The settlement, which is subject to approval by a federal judge, was announced Thursday after months of court-ordered mediation. It came just days before the first game of the 2013 season, removing a major legal and financial threat hanging over the NFL.
The league agreed to pay $765 million to fund medical exams, concussion-related compensation and a program of medical research as well as to cover some legal expenses, according to a filing in U.S. District Court for the Eastern District of Pennsylvania.
The settlement will be seen as a victory for the league, which has nearly $10 billion in annual revenue and faced the possibility of billions of dollars in liability payments and a discovery phase that could have proved damaging if the case had moved forward.
More than 4,500 former athletes – some suffering from dementia, depression or Alzheimer’s that they blamed on blows to the head – have sued the NFL since the first case was filed in Philadelphia in 2011. They accused the league of concealing the long-term dangers of concussions and rushing injured players back onto the field, while glorifying and profiting from the game’s violence.
“This agreement lets us help those who need it most and continue our work to make the game safer for current and future players,” Jeffrey Pash, a league vice president, said in an e-mailed statement.
Maximum awards would include $5 million for patients with Alzheimer’s disease and $3 million for dementia, Christopher Seeger, a plaintiffs’ lawyer, said in a statement on the league’s website, nfl.com.

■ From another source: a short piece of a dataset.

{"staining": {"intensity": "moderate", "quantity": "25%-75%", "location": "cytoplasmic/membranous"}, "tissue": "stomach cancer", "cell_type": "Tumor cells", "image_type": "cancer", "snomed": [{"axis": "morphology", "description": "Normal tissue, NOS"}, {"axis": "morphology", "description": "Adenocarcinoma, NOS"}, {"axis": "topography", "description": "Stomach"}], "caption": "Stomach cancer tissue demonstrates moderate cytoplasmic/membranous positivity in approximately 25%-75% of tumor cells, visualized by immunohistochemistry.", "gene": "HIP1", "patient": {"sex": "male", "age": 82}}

The settlement requires players to have completed five NFL seasons to receive full recoveries, a person familiar with the accord said. Players with fewer years can claim discounted recoveries, the person said, requesting anonymity because the information wasn’t public.
The settlement spares the league from revealing all its records related to brain injuries in players, which likely would have come out had the case gone to trial, writes Reuters.
“It would certainly seem to be fair financial terms to the NFL as an enterprise, especially given how difficult this lawsuit has been from a PR and perception viewpoint on both the NFL and the sport of football,” said Robert Boland, professor of sports management at New York University. “This is a very positive end for the NFL.”
The league has changed its rules to make the game safer and modified its medical protocols for concussions as mounting scientific evidence in recent years linked head trauma sustained on the field to long-term cognitive damage. Among the terms of the agreement is that the settlement is not to be regarded as an admission of guilt by the league, says the NY Times. The NFL admitted no wrongdoing in agreeing to the settlement.
Layn Phillips, a former U.S. District judge who mediated the settlement, said in a statement that it would “provide relief and support where it is needed at a time when it is most needed,” while avoiding a long legal process.
“This settlement is a very important step for ensuring that future generations of football players do not suffer the same way that many in my generation have,” said Kevin Turner, an NFL running back in the 1990s and a lead plaintiff who suffers from amyotrophic lateral sclerosis, a motor neuron disease known as Lou Gehrig’s disease.